The Melancholy In Me Gets The Melancholy In Heavy Music


I am a soft-spoken person, quiet, serious about some things, twisted humor about others, taking on the cares of the world, and inwardly thinking. It is actually weird for me to be talking about my thoughts outwardly.

I never asked for it, but melancholy has followed me for a very long time. My bus driver in elementary school gave me the name “Melancholy Child”. Somehow, to people who couldn’t see what was happening inside me, I looked like someone stricken with melancholy. Everyone was drawn to ask me if I ever smiled, if I was happy, if I talked. The truth was, I was painfully shy and nervous about people I didn't know. I was untrusting of people, and private about me. I didn’t want to talk to people, I didn’t want to share myself, and I was going through some hard events.

How does any of this relate to music?

Take it or leave it. This is me.

I love the rain. I actually feel some sense of energizing in rain storms. For me they are fun! Like standing on the edge of chaos, being drenched in emotion itself. Storms feel so powerful, and so does music.

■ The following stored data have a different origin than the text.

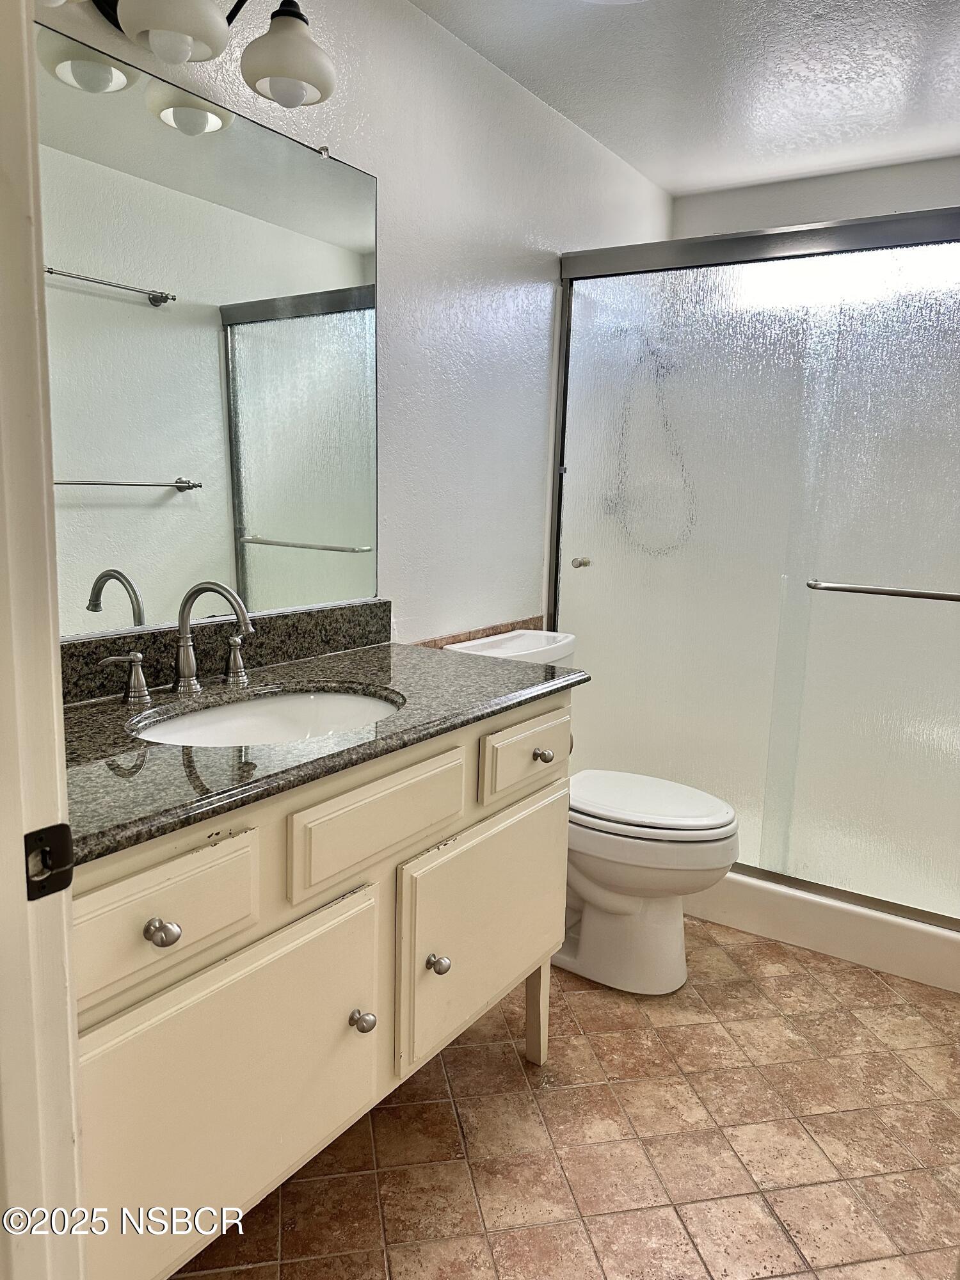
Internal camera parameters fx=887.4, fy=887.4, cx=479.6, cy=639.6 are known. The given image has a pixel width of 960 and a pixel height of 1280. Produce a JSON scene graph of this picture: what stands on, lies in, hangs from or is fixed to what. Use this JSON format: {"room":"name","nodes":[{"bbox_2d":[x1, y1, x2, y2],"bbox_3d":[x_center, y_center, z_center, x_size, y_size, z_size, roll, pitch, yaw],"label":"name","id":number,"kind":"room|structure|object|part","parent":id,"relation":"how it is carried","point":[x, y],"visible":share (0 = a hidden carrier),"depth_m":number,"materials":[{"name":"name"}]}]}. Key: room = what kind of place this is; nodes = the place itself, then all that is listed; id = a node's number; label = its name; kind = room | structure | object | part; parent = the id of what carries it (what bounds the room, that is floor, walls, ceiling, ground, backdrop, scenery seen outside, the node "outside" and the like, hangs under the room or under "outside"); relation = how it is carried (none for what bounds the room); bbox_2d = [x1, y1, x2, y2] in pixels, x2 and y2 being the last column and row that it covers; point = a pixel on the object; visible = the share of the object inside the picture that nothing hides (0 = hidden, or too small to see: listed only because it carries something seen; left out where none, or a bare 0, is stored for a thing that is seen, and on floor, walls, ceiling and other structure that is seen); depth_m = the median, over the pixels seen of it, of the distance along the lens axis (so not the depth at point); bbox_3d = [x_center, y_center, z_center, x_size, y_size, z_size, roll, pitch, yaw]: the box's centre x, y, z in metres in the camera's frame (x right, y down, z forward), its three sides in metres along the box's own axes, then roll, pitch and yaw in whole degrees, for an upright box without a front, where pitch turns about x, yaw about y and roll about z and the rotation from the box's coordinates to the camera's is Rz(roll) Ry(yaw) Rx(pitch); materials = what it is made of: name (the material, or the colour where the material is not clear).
{"room":"bathroom","nodes":[
{"label":"bathroom","id":0,"kind":"room"},
{"bbox_2d":[31,0,675,645],"bbox_3d":[-0.216,-0.326,2.268,0.118,2.328,3.275,8,12,33],"label":"left wall","id":1,"kind":"structure","parent":0,"point":[539,235],"depth_m":2.29,"materials":[{"name":"white paint"}]},
{"bbox_2d":[39,0,335,108],"bbox_3d":[-0.486,-1.023,1.359,0.228,0.235,0.663,8,12,33],"label":"vanity light","id":2,"kind":"object","parent":1,"relation":"attached to","point":[296,100],"visible":0.99,"depth_m":1.45,"materials":[{"name":"metal"}]},
{"bbox_3d":[-0.477,-0.979,1.379,0.142,0.111,0.144,8,12,33],"label":"globe shade","id":3,"kind":"part","parent":2,"relation":"part of","materials":[{"name":"white glass"}]},
{"bbox_3d":[-0.338,-1.042,1.586,0.147,0.126,0.149,8,12,33],"label":"shade","id":4,"kind":"part","parent":2,"relation":"part of","materials":[{"name":"white glass"}]},
{"bbox_2d":[36,15,381,635],"bbox_3d":[-0.549,-0.496,1.588,0.009,0.928,1.110,8,12,33],"label":"mirror","id":5,"kind":"object","parent":1,"relation":"attached to","point":[106,504],"visible":0.91,"depth_m":1.62,"materials":[{"name":"mirror"}]},
{"bbox_2d":[58,599,391,704],"bbox_3d":[-0.559,0.025,1.668,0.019,0.098,1.160,8,12,33],"label":"backsplash","id":6,"kind":"structure","parent":1,"relation":"attached to","point":[291,617],"depth_m":1.75,"materials":[{"name":"stone"}]},
{"bbox_2d":[414,615,543,648],"bbox_3d":[-0.019,0.042,2.514,0.017,0.121,0.693,8,12,33],"label":"tile trim","id":7,"kind":"structure","parent":1,"relation":"attached to","point":[496,628],"depth_m":2.54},
{"bbox_2d":[606,340,696,562],"bbox_3d":[0.600,-0.661,3.062,0.299,0.807,0.181,8,12,33],"label":"shower head","id":8,"kind":"object","parent":1,"relation":"attached to","point":[658,356],"visible":0.71,"depth_m":3.05},
{"bbox_2d":[172,916,959,1279],"bbox_3d":[0.343,1.058,1.618,1.915,0.077,3.946,8,12,33],"label":"floor","id":9,"kind":"structure","parent":0,"point":[505,1060],"depth_m":1.74,"materials":[{"name":"brown tile"}]},
{"bbox_2d":[0,0,84,1279],"bbox_3d":[-0.129,0.127,0.492,0.942,2.136,0.165,8,12,33],"label":"door frame","id":10,"kind":"structure","parent":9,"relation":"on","point":[56,657],"depth_m":0.74,"materials":[{"name":"white paint"}]},
{"bbox_2d":[24,822,73,901],"bbox_3d":[-0.359,0.184,0.730,0.013,0.061,0.045,8,12,33],"label":"strike plate","id":11,"kind":"object","parent":10,"relation":"attached to","point":[64,829],"visible":0.92,"depth_m":0.73,"materials":[{"name":"black metal"}]},
{"bbox_2d":[68,691,574,1279],"bbox_3d":[-0.337,0.561,1.572,0.590,0.877,1.236,8,12,33],"label":"vanity cabinet","id":12,"kind":"object","parent":9,"relation":"on","point":[244,937],"visible":0.69,"depth_m":1.26,"materials":[{"name":"beige paint"}]},
{"bbox_3d":[-0.403,0.366,1.121,0.033,0.032,0.032,8,12,33],"label":"knob","id":13,"kind":"part","parent":12,"relation":"part of","materials":[{"name":"silver metal"}]},
{"bbox_3d":[-0.416,0.341,1.107,0.037,0.137,0.278,8,12,33],"label":"drawer","id":14,"kind":"part","parent":12,"relation":"part of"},
{"bbox_3d":[-0.347,0.668,1.288,0.036,0.460,0.455,8,12,33],"label":"cabinet door","id":15,"kind":"part","parent":12,"relation":"part of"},
{"bbox_2d":[58,631,584,865],"bbox_3d":[-0.352,0.126,1.573,0.623,0.037,1.246,8,12,33],"label":"granite countertop","id":16,"kind":"structure","parent":12,"relation":"on","point":[378,651],"depth_m":1.38,"materials":[{"name":"stone"}]},
{"bbox_2d":[97,579,255,703],"bbox_3d":[-0.477,-0.004,1.526,0.177,0.199,0.303,8,12,33],"label":"faucet","id":17,"kind":"object","parent":16,"relation":"on","point":[188,678],"visible":0.99,"depth_m":1.54,"materials":[{"name":"silver metal"}]},
{"bbox_2d":[128,686,402,748],"bbox_3d":[-0.340,0.209,1.491,0.376,0.145,0.512,8,12,33],"label":"sink","id":18,"kind":"object","parent":16,"relation":"in","point":[270,703],"visible":0.39,"depth_m":1.64,"materials":[{"name":"white ceramic"}]},
{"bbox_3d":[-0.198,0.623,1.466,0.034,0.036,0.034,8,12,33],"label":"knob","id":19,"kind":"part","parent":12,"relation":"part of","materials":[{"name":"silver metal"}]},
{"bbox_3d":[-0.153,0.279,1.424,0.033,0.129,0.348,8,12,33],"label":"drawer","id":20,"kind":"part","parent":12,"relation":"part of","materials":[{"name":"beige"}]},
{"bbox_3d":[-0.080,0.587,1.621,0.034,0.036,0.034,8,12,33],"label":"knob","id":21,"kind":"part","parent":12,"relation":"part of","materials":[{"name":"silver metal"}]},
{"bbox_3d":[0.018,0.573,1.780,0.041,0.408,0.440,8,12,33],"label":"cabinet door","id":22,"kind":"part","parent":12,"relation":"part of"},
{"bbox_3d":[0.134,0.852,2.098,0.060,0.294,0.055,8,12,33],"label":"leg","id":23,"kind":"part","parent":12,"relation":"part of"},
{"bbox_2d":[441,628,741,993],"bbox_3d":[0.316,0.450,2.388,0.763,0.856,0.479,8,12,33],"label":"toilet","id":24,"kind":"object","parent":9,"relation":"on","point":[623,918],"visible":0.58,"depth_m":2.26,"materials":[{"name":"white ceramic"}]},
{"bbox_3d":[0.416,0.419,2.412,0.499,0.043,0.403,8,12,33],"label":"toilet lid","id":25,"kind":"part","parent":24,"relation":"part of","materials":[{"name":"white plastic"}]},
{"bbox_2d":[683,869,959,992],"bbox_3d":[1.113,0.746,2.892,1.586,0.138,0.834,8,12,33],"label":"shower curb","id":26,"kind":"object","parent":9,"relation":"on","point":[889,939],"visible":0.38,"depth_m":2.48,"materials":[{"name":"white plastic"}]},
{"bbox_2d":[551,202,959,927],"bbox_3d":[0.888,-0.175,2.447,1.486,1.776,0.089,8,12,33],"label":"shower door","id":27,"kind":"structure","parent":26,"relation":"on","point":[586,342],"depth_m":2.47,"materials":[{"name":"glass"}]},
{"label":"glass panel","id":28,"kind":"part","parent":27,"relation":"part of","materials":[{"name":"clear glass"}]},
{"bbox_2d":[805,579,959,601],"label":"towel bar","id":29,"kind":"object","parent":27,"relation":"attached to","point":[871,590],"visible":1,"depth_m":2.26,"materials":[{"name":"silver metal"}]},
{"bbox_2d":[410,0,959,192],"bbox_3d":[0.456,-1.348,1.269,1.871,0.103,3.966,8,12,33],"label":"ceiling","id":30,"kind":"structure","parent":0,"point":[945,71],"depth_m":2.31,"materials":[{"name":"white paint"}]},
{"bbox_2d":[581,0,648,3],"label":"ceiling light","id":31,"kind":"object","parent":30,"relation":"attached to","point":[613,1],"visible":0.98,"depth_m":1.87,"materials":[{"name":"white"}]},
{"bbox_2d":[671,154,959,239],"bbox_3d":[1.405,-0.399,3.123,1.624,2.346,0.120,8,12,33],"label":"back wall","id":32,"kind":"structure","parent":0,"point":[953,192],"depth_m":3.04,"materials":[{"name":"white paint"}]}
]}

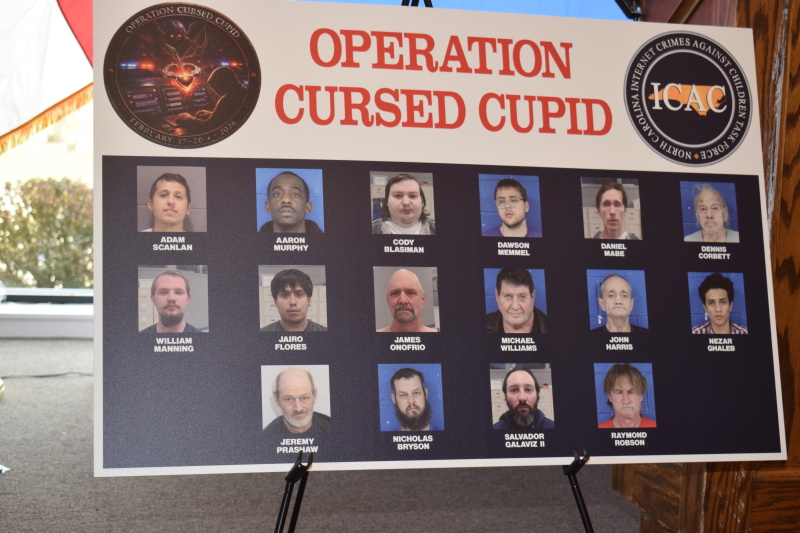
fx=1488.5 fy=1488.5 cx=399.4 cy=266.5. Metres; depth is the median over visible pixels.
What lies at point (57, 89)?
flag
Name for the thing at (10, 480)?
carpet floor
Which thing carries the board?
on the easel
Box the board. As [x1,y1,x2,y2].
[93,1,793,473]
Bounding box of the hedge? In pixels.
[0,177,95,289]
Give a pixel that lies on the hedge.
(25, 226)
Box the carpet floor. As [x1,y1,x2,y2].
[0,336,648,532]
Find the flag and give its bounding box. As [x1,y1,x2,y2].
[0,0,93,153]
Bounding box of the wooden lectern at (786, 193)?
[615,0,799,532]
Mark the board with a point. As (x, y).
(620, 101)
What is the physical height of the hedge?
1.055 m
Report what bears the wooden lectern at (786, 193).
on the carpet floor
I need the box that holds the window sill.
[0,292,92,337]

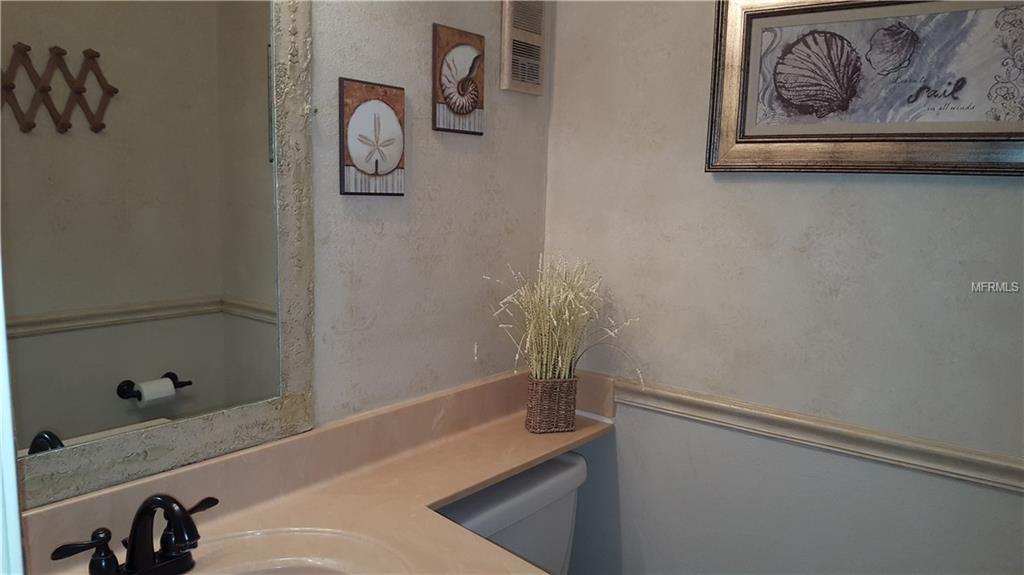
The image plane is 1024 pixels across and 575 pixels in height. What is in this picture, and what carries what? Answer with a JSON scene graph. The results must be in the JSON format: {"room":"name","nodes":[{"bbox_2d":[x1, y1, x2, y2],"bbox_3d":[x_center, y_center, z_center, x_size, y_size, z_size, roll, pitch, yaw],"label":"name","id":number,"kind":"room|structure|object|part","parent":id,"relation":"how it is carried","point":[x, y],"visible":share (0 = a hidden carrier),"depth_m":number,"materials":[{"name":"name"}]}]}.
{"room":"bathroom","nodes":[
{"label":"bathroom","id":0,"kind":"room"},
{"bbox_2d":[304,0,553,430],"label":"left wall","id":1,"kind":"structure","parent":0,"point":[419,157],"depth_m":1.71,"materials":[{"name":"paint"}]},
{"bbox_2d":[0,253,25,574],"bbox_3d":[-0.408,0.275,0.392,0.572,2.283,0.241,8,10,38],"label":"door frame","id":2,"kind":"structure","parent":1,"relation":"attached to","point":[13,471],"depth_m":0.49,"materials":[{"name":"white paint"}]},
{"bbox_2d":[1,0,317,507],"bbox_3d":[-0.642,-0.212,1.163,0.028,1.059,0.792,8,10,38],"label":"mirror","id":3,"kind":"object","parent":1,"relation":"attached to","point":[243,296],"visible":0.99,"depth_m":1.25,"materials":[{"name":"mirror"}]},
{"bbox_2d":[12,369,619,574],"bbox_3d":[-0.236,0.403,1.306,0.568,0.129,1.484,8,10,38],"label":"countertop","id":4,"kind":"structure","parent":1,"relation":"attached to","point":[206,468],"depth_m":1.42,"materials":[{"name":"beige stone"}]},
{"bbox_2d":[50,493,219,574],"bbox_3d":[-0.519,0.373,1.123,0.161,0.141,0.261,8,10,38],"label":"faucet","id":5,"kind":"object","parent":4,"relation":"on","point":[150,504],"visible":1,"depth_m":1.12,"materials":[{"name":"black metal"}]},
{"bbox_3d":[-0.601,0.368,1.063,0.037,0.053,0.083,8,10,38],"label":"handle","id":6,"kind":"part","parent":5,"relation":"part of","materials":[{"name":"black metal"}]},
{"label":"lever handle","id":7,"kind":"part","parent":5,"relation":"part of","materials":[{"name":"black metal"}]},
{"bbox_2d":[181,526,407,574],"bbox_3d":[-0.400,0.537,1.102,0.395,0.151,0.510,8,10,38],"label":"sink","id":8,"kind":"object","parent":4,"relation":"in","point":[306,561],"visible":0.83,"depth_m":1.28,"materials":[{"name":"beige ceramic"}]},
{"bbox_2d":[525,374,578,432],"bbox_3d":[0.098,0.286,1.891,0.117,0.132,0.098,-1,8,-14],"label":"wicker basket","id":9,"kind":"object","parent":4,"relation":"on","point":[539,406],"visible":0.95,"depth_m":1.85,"materials":[{"name":"wicker"}]},
{"bbox_2d":[489,255,639,381],"bbox_3d":[0.118,0.094,1.814,0.348,0.324,0.355,8,10,38],"label":"dried grass","id":10,"kind":"structure","parent":9,"relation":"in","point":[554,322],"depth_m":1.81,"materials":[{"name":"plant"}]},
{"bbox_2d":[339,78,405,196],"bbox_3d":[-0.283,-0.300,1.559,0.021,0.232,0.172,8,10,38],"label":"shell picture","id":11,"kind":"object","parent":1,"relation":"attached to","point":[376,167],"visible":0.98,"depth_m":1.55},
{"bbox_2d":[432,24,484,135],"bbox_3d":[-0.119,-0.469,1.742,0.021,0.232,0.168,8,10,38],"label":"shell picture","id":12,"kind":"object","parent":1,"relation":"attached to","point":[471,104],"visible":0.98,"depth_m":1.73},
{"bbox_2d":[500,0,546,94],"bbox_3d":[0.033,-0.619,1.894,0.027,0.263,0.151,8,10,38],"label":"wall vent","id":13,"kind":"object","parent":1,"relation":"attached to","point":[504,68],"visible":0.99,"depth_m":1.88,"materials":[{"name":"metal"}]},
{"bbox_2d":[431,452,587,574],"bbox_3d":[0.212,0.859,1.654,0.912,0.762,0.507,8,10,38],"label":"toilet","id":14,"kind":"object","parent":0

To continue along this curious road, I am drawn to things some people find scary or off-putting outside of just rain, such as rats and bats, and talking about hard subjects. The music I like is full of hard places, subjects, and interesting topics. I don't see them for the surface value; there is so much more.

I am a sensitive soul. I realize melancholy isn’t necessarily associated with empathy, but with thinking a lot. I am a delicate soul that cares a lot about what happens in my life and others. Music I like is often reflective and stirs up thoughts.

I am independent. I am okay with doing things myself. I know I can trust myself. I have been okay all along with being a girl into heavy music, even when it wasn't cool.

I am task-oriented. I make lots of lists, come up with plans, come up with ideas, and follow through. I can appreciate the work that goes into an album.

I think outside the box. I understand there are many ways to do something, there are many thoughts and opinions. I am okay with not doing what everyone else does. I am okay with people being different and thinking differently.

When I am passionate about something, it is consuming. I take it on the very best I can. I am dedicated to it. This is what any band has had to do to get their music out, to grow their talent, and to produce the stuff I like to listen to. 

I am okay with, and even enjoy, honesty, even when it is difficult or hurts. Some heavy music slaps you in the face with its honesty. 

I enjoy the emotional expression created by others. I can appreciate the heart and purpose behind music and artwork. Sometimes I can feel the pain from it.

Heavy music was made for me! Maybe I was also made for it?